Потом, уже в Киеве, новым замполитом стал генерал Рубочкин, с которым Рязанов сработался. О военных делах Рубочкина очень тепло писал А. Д. Якименко, видимо, его друг, называвший его в своей книге Сашей. Мама дружила с семьей Рубочкина, с Надеждой Григорьевной, женой Александра Васильевича, и после смерти отца. Жили мы недалеко, ходили в гости друг к другу. Я помню, – мне было лет шесть, – как меня поразили несложные фокусы с магнитом, которые мне показывал Валера Рубочкин, сын Александра Васильевича. Потом Рубочкина перевели служить в Монино, где он и умер. Внук Рубочкина, Александр Сладков, сын его дочери Галины, ее я запомнил юной красавицей, стал сейчас известным военным корреспондентом на РТР.
Когда в 1944 году Александр Покрышкин, уже знаменитый летчик, получил третью звезду Героя, командир корпуса Утин сказал: «Ну, теперь держись, Александр Иванович. Твои три звезды — это терновый венец для тебя и даже твоих детей и внуков. Ты же знаешь, как у нас «любят» героев…". Эти слова, по признанию близких Покрышкина, оказались для семьи пророческими. С одной стороны, было уважение, почет, признание таланта. С другой, штабные герои войны всячески строили козни и интриги вокруг его неординарной личности.
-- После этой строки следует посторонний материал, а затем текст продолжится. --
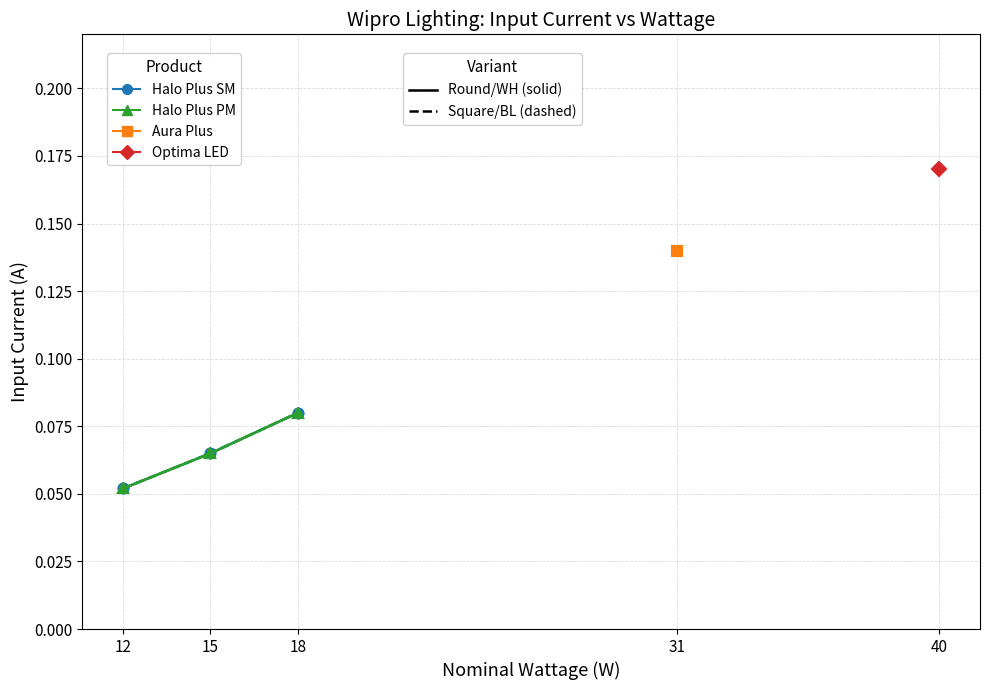

Does the chart display data point markers on the line(s)?

Yes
Но он всегда был выше этой мышиной возни, стойко сносил удары судьбы. И в минуты невзгод его семья – жена, дети – были той гаванью, где он находил покой и умиротворение [2]. Похоже складывалась жизнь и у Рязанова.
Мир несовершенен и несправедлив. Василий Георгиевич вместо того, чтобы решать философские, геополитические, социальные проблемы, рвал свое и без того нездоровое надорванное сердце в пустых, изнуряющих, выжигающих душу конфликтах с любителями таких бесплодных сатанинских затей. Есть род людей ни на что больше не годных, – только на такого рода свары, в которых они цветут, дышат этим отравленным воздухом, как кислородом, черпая в нем силы. Надо было Василию Георгиевичу бросить все, комиссоваться и, как Юмашев, например, поселиться в той же Алупке, размышлять у моря над вечными вопросами, писать мемуары. И дожил бы, гляди, лет до 70—80. Но не отпустили бы. Попасть в обойму очень сложно. Выйти же еще сложнее. Хотя, видимо, такую попытку в 47-м он делал. Но не сложилось. Да и характер у него был не созерцательный. Противоречие в том, что от круговерти дел устаешь действительно смертельно, а вырваться – умрешь от безделья.